[Activity] Scan the records for lines with the word "Figure", and copy every such line.

[Exercise material]

= = = = = = =

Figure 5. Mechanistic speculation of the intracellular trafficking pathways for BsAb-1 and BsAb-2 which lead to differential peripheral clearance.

= = = = = = =

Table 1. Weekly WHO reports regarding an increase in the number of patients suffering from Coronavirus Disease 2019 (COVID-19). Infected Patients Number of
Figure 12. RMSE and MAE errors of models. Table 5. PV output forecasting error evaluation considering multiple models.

= = = = = = =

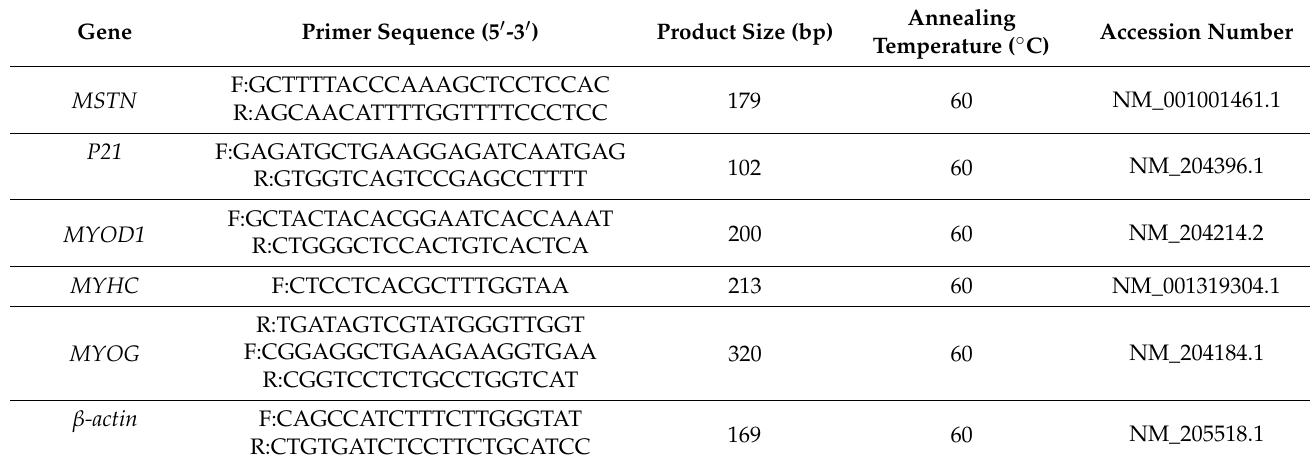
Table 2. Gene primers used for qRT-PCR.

= = = = = = =

[Output for this exercise]
Figure 5. Mechanistic speculation of the intracellular trafficking pathways for BsAb-1 and BsAb-2 which lead to differential peripheral clearance.
Figure 12. RMSE and MAE errors of models. Table 5. PV output forecasting error evaluation considering multiple models.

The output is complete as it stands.